- _PASSAGE SHOWN_
In ‘North-east view from the northern top of Mount Kosciusko’, von Guérard encounters the vast Australian landscape first hand, capturing dramatically wild scenery encountered on expeditions, far remote from colonial occupation. Again, we see the minute forms of the artist or explorer, the scientist and the rest of the expedition team set against a vast and otherwise unpeopled vista. There is a combination of meticulous attention to detail and artistic licence with the framework of imagined rock formations in the foreground. This is a grand view, and quintessentially sublime in its depiction of awe in nature. The work also has an autobiographical element. The inscription on the painting reveals that the work is a record of November 19, 1862, the artist’s 51st birthday. On this day the artist truly put himself in jeopardy for his art, and as he immersed himself in recording the topography of the site a heavy storm approached from the NSW side. The situation was particularly bad as the team did not have all their equipment with them and so had to return to their camp, 11km away. This was a disastrous and dangerous journey. For von Guérard the remote landscape was not just an awe-inspiring scene but a profoundly frightening place.

Mount Kosciusko has been described as one of von Guerard's most inventive paintings. He not only created a remarkable link between foreground and sky but also added profoundly to the sublimity and grandeur of his subject. von Guérard successfully depicted the sublime in the Australian landscape by capturing the remote setting as a sense of something ancient, vast and strange. He defined the difficulty of imaginatively inhabiting Australia; however, by using the genre of the sublime landscape, von Guérard was able to make his discovery intelligible for the viewer, shifting the viewer’s discomfort into an aesthetic experience. The artist, as genius, cleverly uses a mode of expression which allows the viewer to not only understand the work conceptually, but also to experience a similar state of mind that the artist had when creating the work.

Cultural perspective
An assessment of the relations between the artist, the field of practice, and the attitudes of the audience, including the taste of the time, however, reveals an entirely different view of the creative performance of the artist.

While von Guérard enjoyed much acclaim during his career, by the time he had painted ‘North-east view’ he had started to fall out of favour. There were three major oil paintings which resulted from the Kosciusko trip however, only Mount Kosciusko seen from the Victorian Border (1866) and Valley of the Mitta Mitta with the Bogong Ranges (1866) were acquired by the National Gallery of Victoria. ‘North-east view’ was shown in April 1863 in Wilkie and Webster's music shop, one of Melbourne's regular showplaces for paintings, and then at an exhibition of art and science in Ballarat in August. While he had high hopes that the painting would be of great Australian national interest, the response by local critics was mostly negative, and it is said that this period spelled a sharp decline in the artist’s reputation. The work was, essentially, not viewed to be creative by many due to the changing tastes of the time.

- _PROBLEMS TO SOLVE_
a. Return everything in the passage on von Guérard's Kosciusko painting from "Mount Kosciusko has" down to "creating the work.".
b. In the passage on von Guérard's Kosciusko painting, what date does the inscription on the painting record?
The rows have nothing to do with the passage on von Guérard's Kosciusko painting.

[Absolute pixel coordinate data]
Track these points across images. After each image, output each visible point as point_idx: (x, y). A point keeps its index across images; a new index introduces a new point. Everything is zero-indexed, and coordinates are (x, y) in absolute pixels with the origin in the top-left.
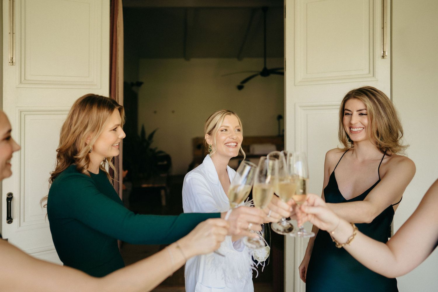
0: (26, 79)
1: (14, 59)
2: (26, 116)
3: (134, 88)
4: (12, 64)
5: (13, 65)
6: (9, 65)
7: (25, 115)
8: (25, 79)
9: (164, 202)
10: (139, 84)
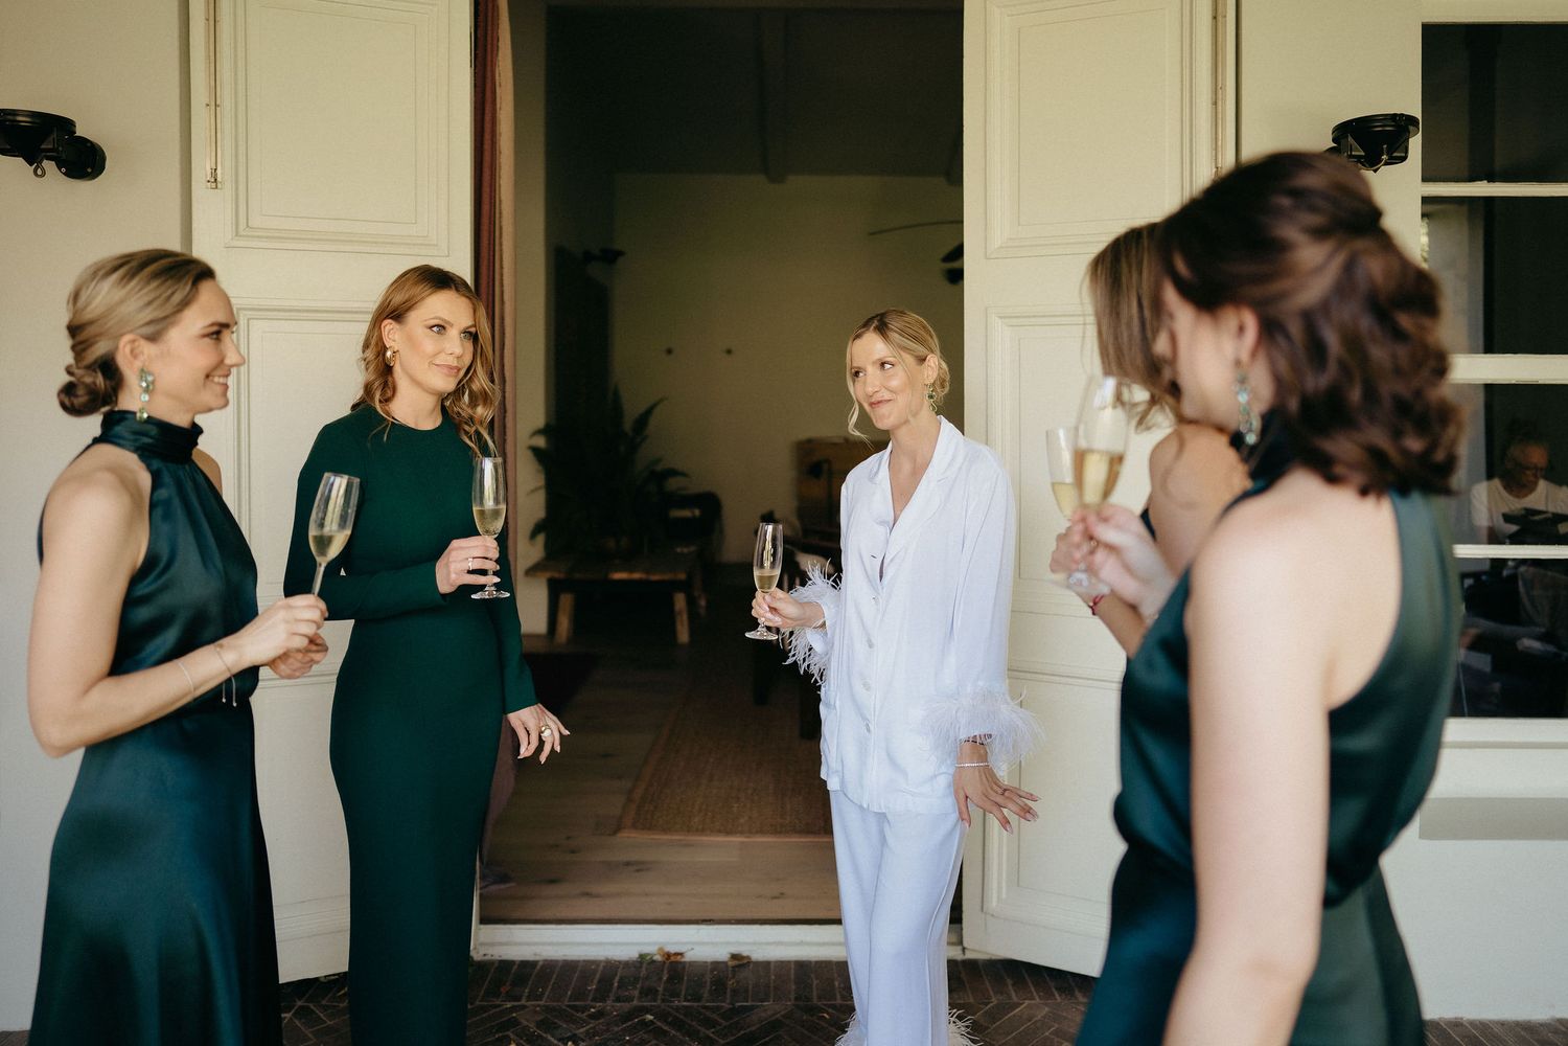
0: (250, 224)
1: (219, 171)
2: (251, 321)
3: (595, 270)
4: (214, 185)
5: (217, 187)
6: (207, 188)
7: (248, 320)
8: (248, 226)
9: (683, 636)
10: (611, 256)
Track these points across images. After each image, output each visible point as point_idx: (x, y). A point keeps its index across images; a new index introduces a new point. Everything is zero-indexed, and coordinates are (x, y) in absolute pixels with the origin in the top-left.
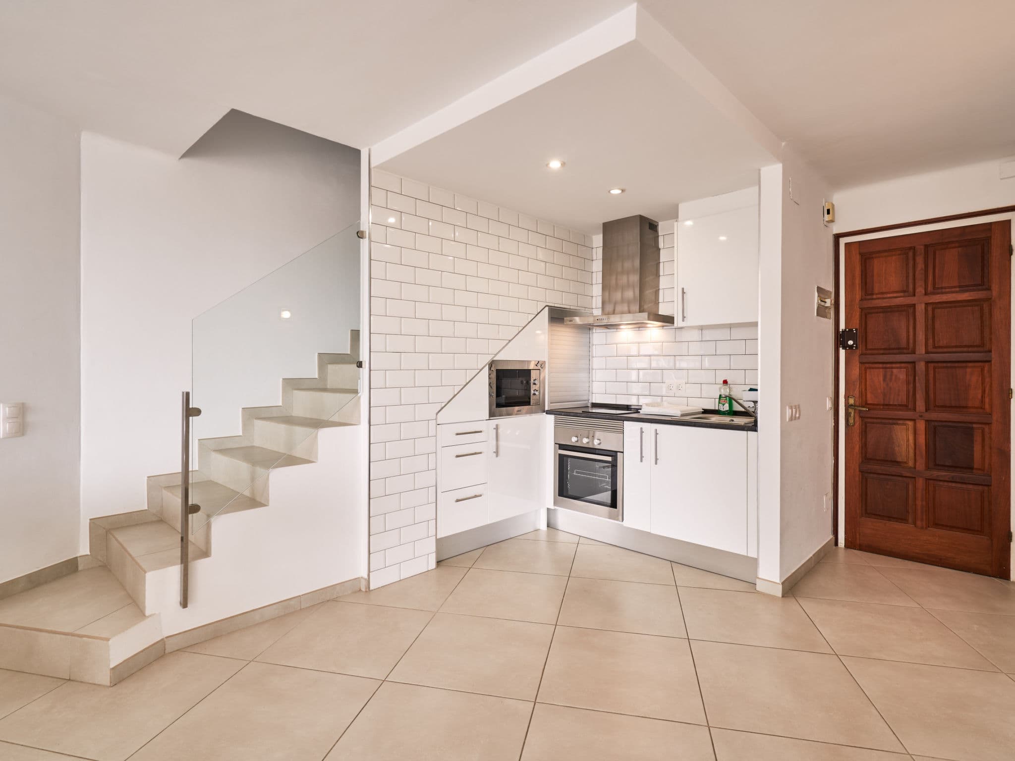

- _RESPONSES FOR EACH TASK_
a.
Mount Kosciusko has been described as one of von Guerard's most inventive paintings. He not only created a remarkable link between foreground and sky but also added profoundly to the sublimity and grandeur of his subject. von Guérard successfully depicted the sublime in the Australian landscape by capturing the remote setting as a sense of something ancient, vast and strange. He defined the difficulty of imaginatively inhabiting Australia; however, by using the genre of the sublime landscape, von Guérard was able to make his discovery intelligible for the viewer, shifting the viewer’s discomfort into an aesthetic experience. The artist, as genius, cleverly uses a mode of expression which allows the viewer to not only understand the work conceptually, but also to experience a similar state of mind that the artist had when creating the work.

b. November 19, 1862, the artist's 51st birthday.